▶ _Try it_
Single out the lines of the material that contain "General" and copy them.

▶ _Given data_
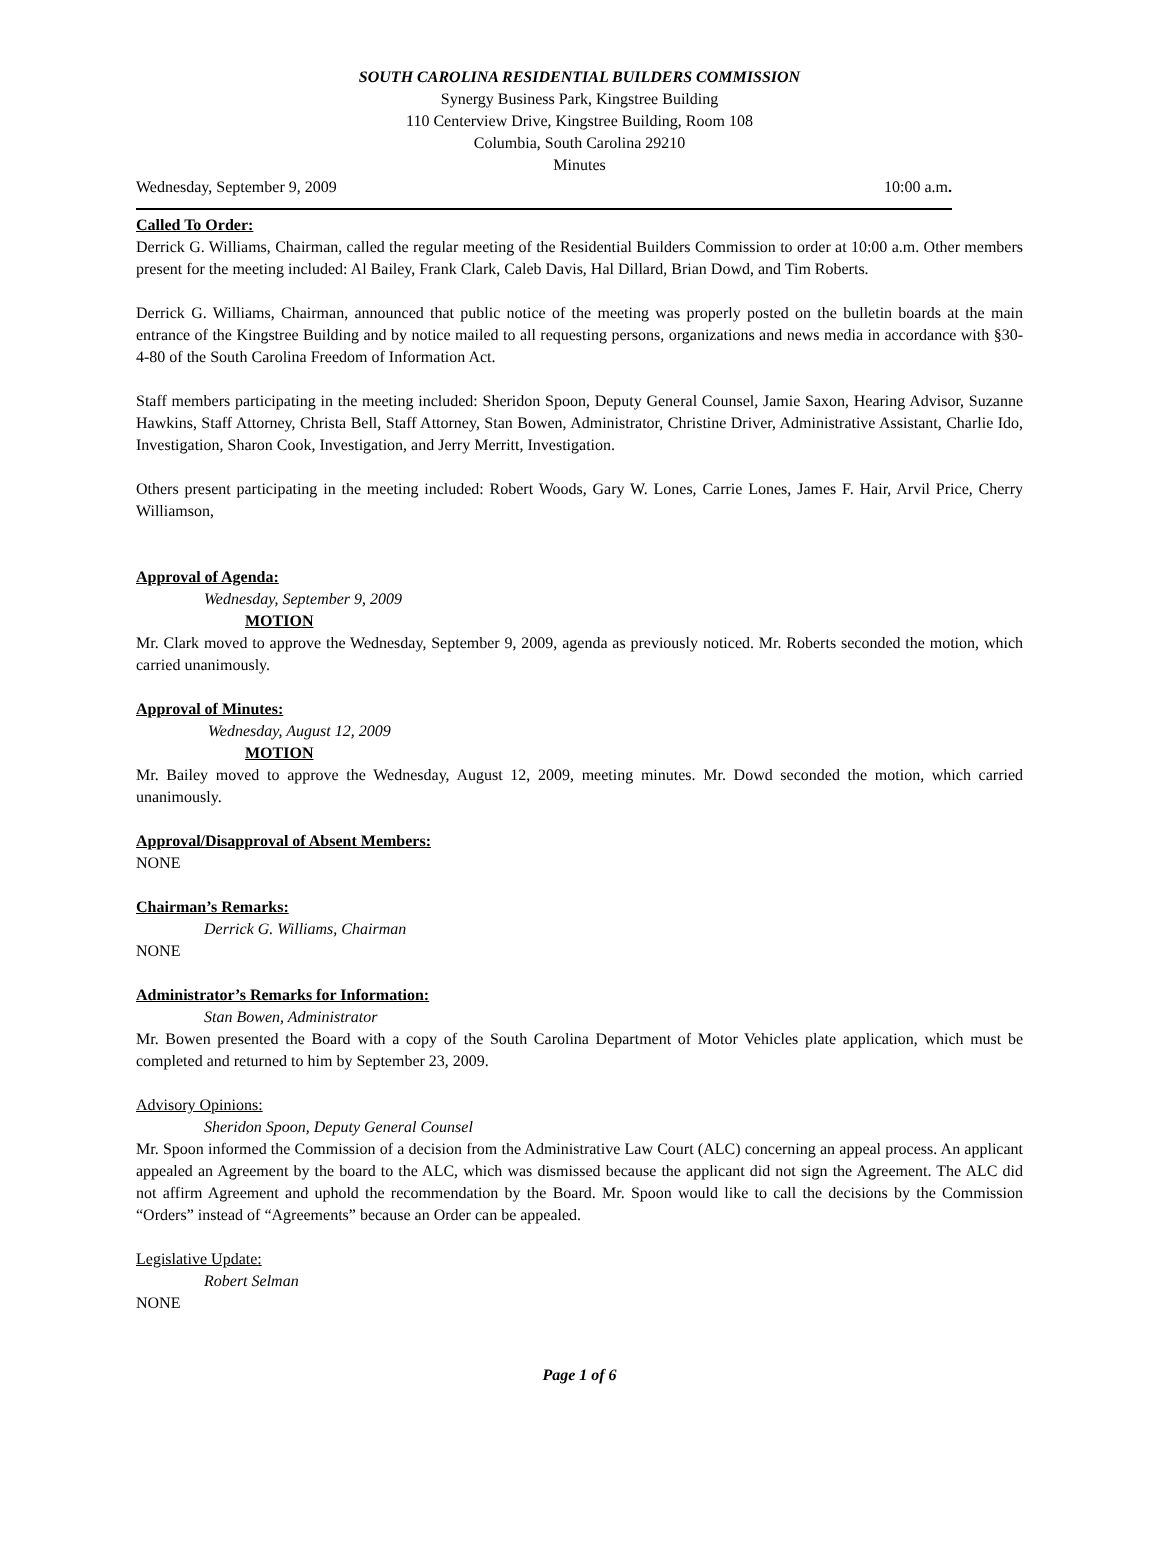SOUTH CAROLINA RESIDENTIAL BUILDERS COMMISSION
Synergy Business Park, Kingstree Building
110 Centerview Drive, Kingstree Building, Room 108
Columbia, South Carolina 29210
Minutes
Wednesday, September 9, 2009 10:00 a.m.
Called To Order:
Derrick G. Williams, Chairman, called the regular meeting of the Residential Builders Commission to order at 10:00 a.m. Other members present for the meeting included: Al Bailey, Frank Clark, Caleb Davis, Hal Dillard, Brian Dowd, and Tim Roberts.
Derrick G. Williams, Chairman, announced that public notice of the meeting was properly posted on the bulletin boards at the main entrance of the Kingstree Building and by notice mailed to all requesting persons, organizations and news media in accordance with §30-4-80 of the South Carolina Freedom of Information Act.
Staff members participating in the meeting included: Sheridon Spoon, Deputy General Counsel, Jamie Saxon, Hearing Advisor, Suzanne Hawkins, Staff Attorney, Christa Bell, Staff Attorney, Stan Bowen, Administrator, Christine Driver, Administrative Assistant, Charlie Ido, Investigation, Sharon Cook, Investigation, and Jerry Merritt, Investigation.
Others present participating in the meeting included: Robert Woods, Gary W. Lones, Carrie Lones, James F. Hair, Arvil Price, Cherry Williamson,
Approval of Agenda:
Wednesday, September 9, 2009
MOTION
Mr. Clark moved to approve the Wednesday, September 9, 2009, agenda as previously noticed. Mr. Roberts seconded the motion, which carried unanimously.
Approval of Minutes:
Wednesday, August 12, 2009
MOTION
Mr. Bailey moved to approve the Wednesday, August 12, 2009, meeting minutes. Mr. Dowd seconded the motion, which carried unanimously.
Approval/Disapproval of Absent Members:
NONE
Chairman’s Remarks:
Derrick G. Williams, Chairman
NONE
Administrator’s Remarks for Information:
Stan Bowen, Administrator
Mr. Bowen presented the Board with a copy of the South Carolina Department of Motor Vehicles plate application, which must be completed and returned to him by September 23, 2009.
Advisory Opinions:
Sheridon Spoon, Deputy General Counsel
Mr. Spoon informed the Commission of a decision from the Administrative Law Court (ALC) concerning an appeal process. An applicant appealed an Agreement by the board to the ALC, which was dismissed because the applicant did not sign the Agreement. The ALC did not affirm Agreement and uphold the recommendation by the Board. Mr. Spoon would like to call the decisions by the Commission “Orders” instead of “Agreements” because an Order can be appealed.
Legislative Update:
Robert Selman
NONE
Page 1 of 6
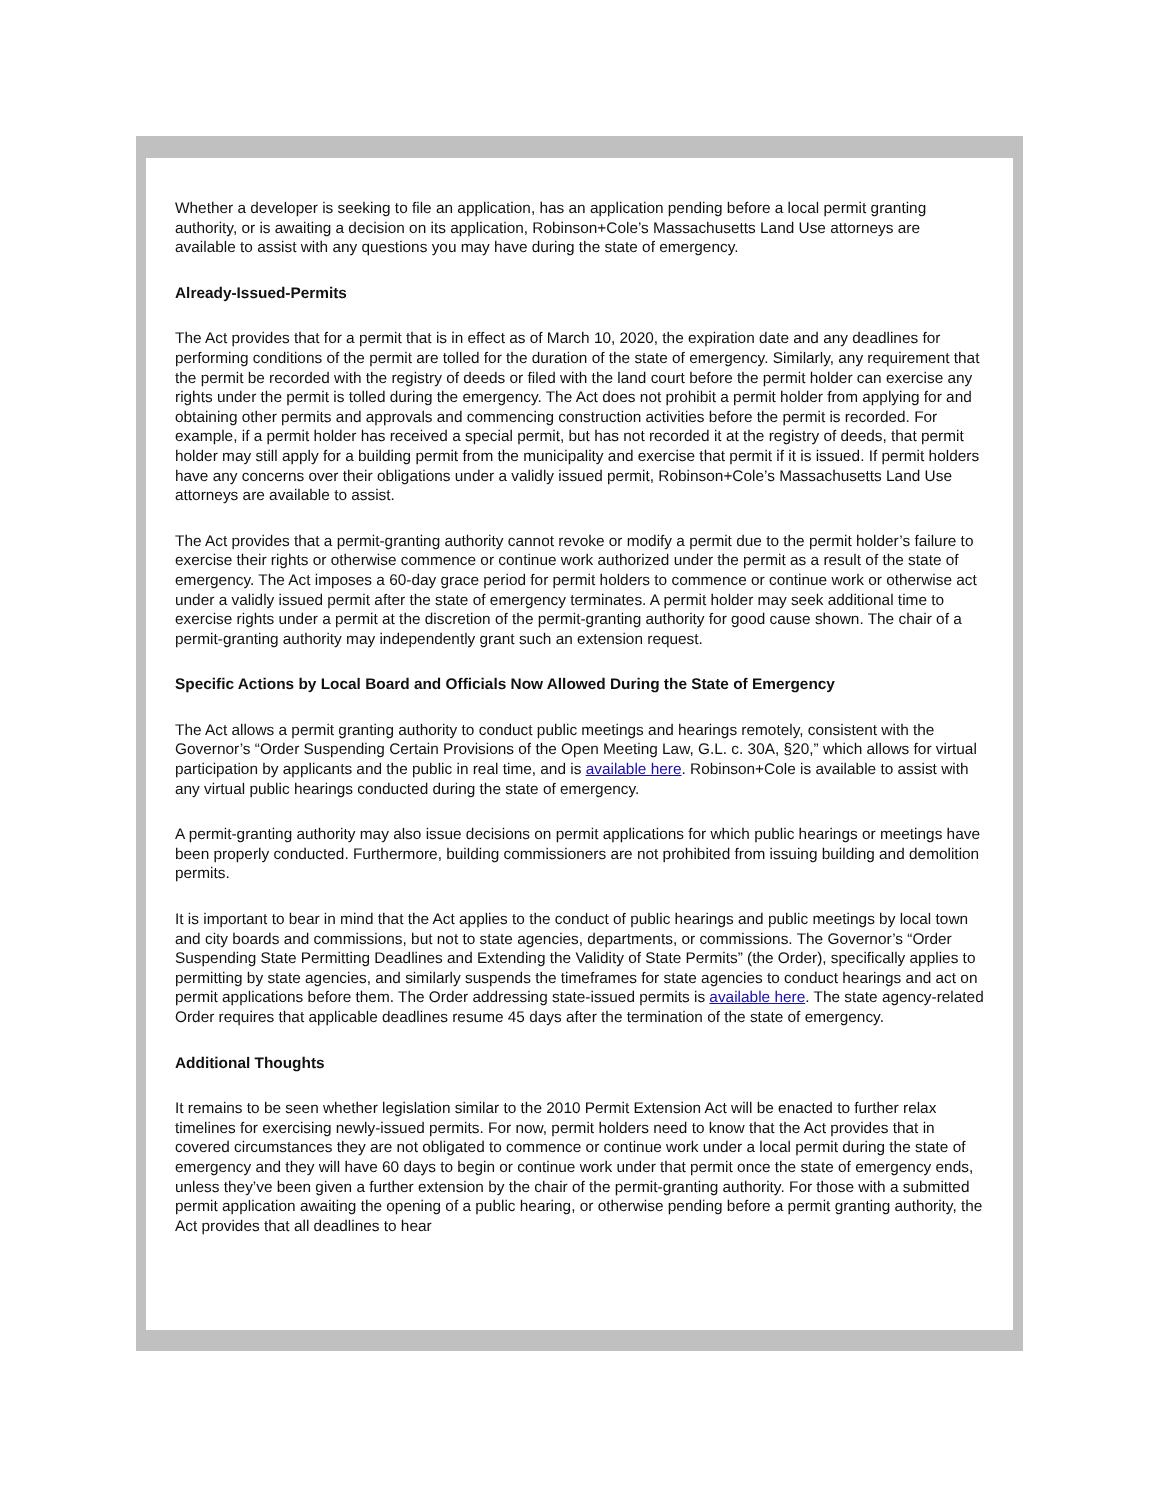Whether a developer is seeking to file an application, has an application pending before a local permit granting authority, or is awaiting a decision on its application, Robinson+Cole’s Massachusetts Land Use attorneys are available to assist with any questions you may have during the state of emergency.
Already-Issued-Permits
The Act provides that for a permit that is in effect as of March 10, 2020, the expiration date and any deadlines for performing conditions of the permit are tolled for the duration of the state of emergency. Similarly, any requirement that the permit be recorded with the registry of deeds or filed with the land court before the permit holder can exercise any rights under the permit is tolled during the emergency. The Act does not prohibit a permit holder from applying for and obtaining other permits and approvals and commencing construction activities before the permit is recorded. For example, if a permit holder has received a special permit, but has not recorded it at the registry of deeds, that permit holder may still apply for a building permit from the municipality and exercise that permit if it is issued. If permit holders have any concerns over their obligations under a validly issued permit, Robinson+Cole’s Massachusetts Land Use attorneys are available to assist.
The Act provides that a permit-granting authority cannot revoke or modify a permit due to the permit holder’s failure to exercise their rights or otherwise commence or continue work authorized under the permit as a result of the state of emergency. The Act imposes a 60-day grace period for permit holders to commence or continue work or otherwise act under a validly issued permit after the state of emergency terminates. A permit holder may seek additional time to exercise rights under a permit at the discretion of the permit-granting authority for good cause shown. The chair of a permit-granting authority may independently grant such an extension request.
Specific Actions by Local Board and Officials Now Allowed During the State of Emergency
The Act allows a permit granting authority to conduct public meetings and hearings remotely, consistent with the Governor’s “Order Suspending Certain Provisions of the Open Meeting Law, G.L. c. 30A, §20,” which allows for virtual participation by applicants and the public in real time, and is available here. Robinson+Cole is available to assist with any virtual public hearings conducted during the state of emergency.
A permit-granting authority may also issue decisions on permit applications for which public hearings or meetings have been properly conducted. Furthermore, building commissioners are not prohibited from issuing building and demolition permits.
It is important to bear in mind that the Act applies to the conduct of public hearings and public meetings by local town and city boards and commissions, but not to state agencies, departments, or commissions. The Governor’s “Order Suspending State Permitting Deadlines and Extending the Validity of State Permits” (the Order), specifically applies to permitting by state agencies, and similarly suspends the timeframes for state agencies to conduct hearings and act on permit applications before them. The Order addressing state-issued permits is available here. The state agency-related Order requires that applicable deadlines resume 45 days after the termination of the state of emergency.
Additional Thoughts
It remains to be seen whether legislation similar to the 2010 Permit Extension Act will be enacted to further relax timelines for exercising newly-issued permits. For now, permit holders need to know that the Act provides that in covered circumstances they are not obligated to commence or continue work under a local permit during the state of emergency and they will have 60 days to begin or continue work under that permit once the state of emergency ends, unless they’ve been given a further extension by the chair of the permit-granting authority. For those with a submitted permit application awaiting the opening of a public hearing, or otherwise pending before a permit granting authority, the Act provides that all deadlines to hear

▶ _Task solution_
Staff members participating in the meeting included: Sheridon Spoon, Deputy General Counsel, Jamie Saxon, Hearing Advisor, Suzanne Hawkins, Staff Attorney, Christa Bell, Staff Attorney, Stan Bowen, Administrator, Christine Driver, Administrative Assistant, Charlie Ido, Investigation, Sharon Cook, Investigation, and Jerry Merritt, Investigation.
Sheridon Spoon, Deputy General Counsel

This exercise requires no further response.